WHAT THE TASK ASKS:
Within the records below, find the line with "PHOEBE BEAUTY UP(フィービービューティーアップ)" and the line with "Musikfans weltweit und führte zu zahlreichen", then reproduce exactly those two lines and all lines between them, without any picture.

DATA SUPPLIED:

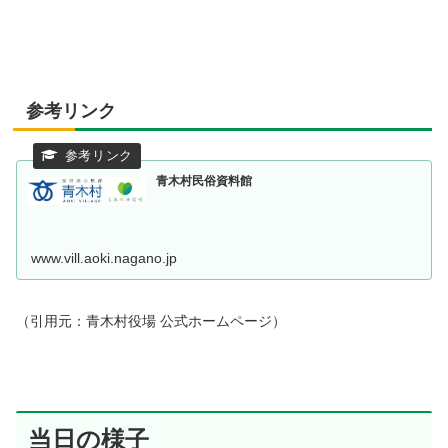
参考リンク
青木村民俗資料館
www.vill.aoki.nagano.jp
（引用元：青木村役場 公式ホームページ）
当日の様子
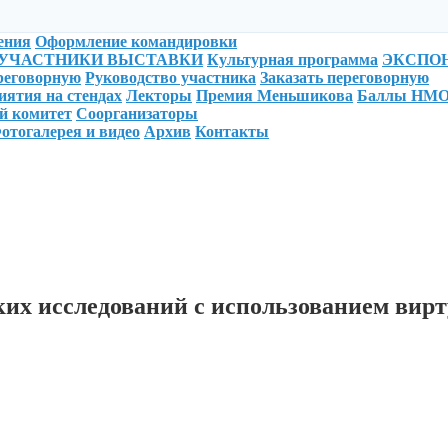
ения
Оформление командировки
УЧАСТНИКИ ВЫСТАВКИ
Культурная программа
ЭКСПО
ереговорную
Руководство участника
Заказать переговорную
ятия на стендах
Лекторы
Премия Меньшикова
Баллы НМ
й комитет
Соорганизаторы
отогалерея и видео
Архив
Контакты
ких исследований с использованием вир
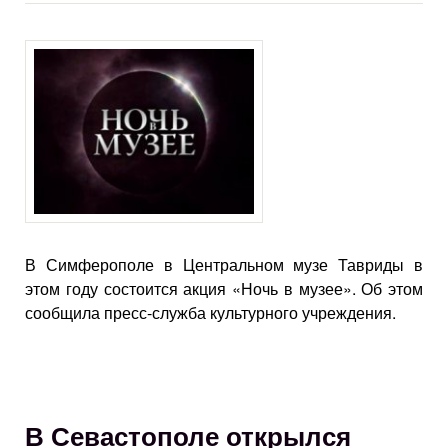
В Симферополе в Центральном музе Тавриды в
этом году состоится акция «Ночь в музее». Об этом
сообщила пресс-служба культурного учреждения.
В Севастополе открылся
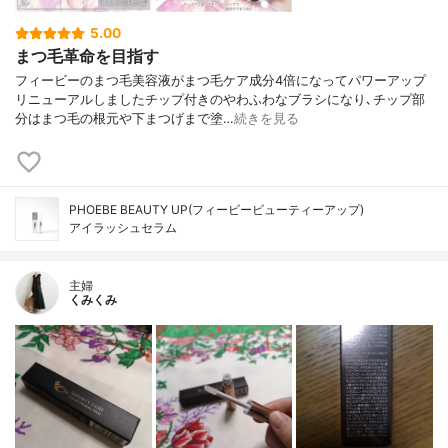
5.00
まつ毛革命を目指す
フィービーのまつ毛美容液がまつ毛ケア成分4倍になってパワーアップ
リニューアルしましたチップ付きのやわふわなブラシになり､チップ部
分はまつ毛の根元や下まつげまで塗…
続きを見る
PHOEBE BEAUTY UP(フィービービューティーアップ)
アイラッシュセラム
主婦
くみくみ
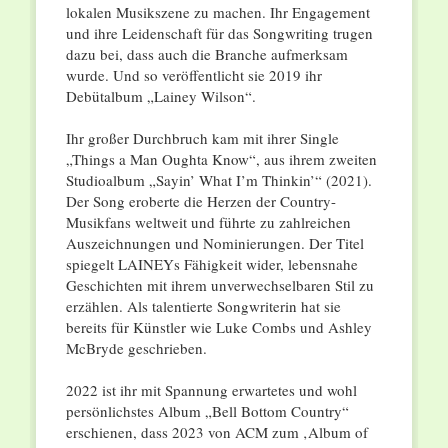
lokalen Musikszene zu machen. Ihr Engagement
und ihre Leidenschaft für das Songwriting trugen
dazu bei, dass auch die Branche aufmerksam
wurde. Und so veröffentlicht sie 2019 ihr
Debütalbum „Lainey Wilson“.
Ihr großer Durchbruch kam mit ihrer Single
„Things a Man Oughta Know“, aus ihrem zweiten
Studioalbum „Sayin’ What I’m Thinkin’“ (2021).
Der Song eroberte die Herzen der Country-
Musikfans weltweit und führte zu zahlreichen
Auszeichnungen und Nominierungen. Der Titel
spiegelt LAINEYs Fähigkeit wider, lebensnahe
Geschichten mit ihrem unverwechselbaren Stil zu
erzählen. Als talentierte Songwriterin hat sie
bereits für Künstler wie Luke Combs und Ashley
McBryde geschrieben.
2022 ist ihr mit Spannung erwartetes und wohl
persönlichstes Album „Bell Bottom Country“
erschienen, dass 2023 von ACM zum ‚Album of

RESULT:
PHOEBE BEAUTY UP(フィービービューティーアップ)
アイラッシュセラム
主婦
くみくみ
lokalen Musikszene zu machen. Ihr Engagement
und ihre Leidenschaft für das Songwriting trugen
dazu bei, dass auch die Branche aufmerksam
wurde. Und so veröffentlicht sie 2019 ihr
Debütalbum „Lainey Wilson“.
Ihr großer Durchbruch kam mit ihrer Single
„Things a Man Oughta Know“, aus ihrem zweiten
Studioalbum „Sayin’ What I’m Thinkin’“ (2021).
Der Song eroberte die Herzen der Country-
Musikfans weltweit und führte zu zahlreichen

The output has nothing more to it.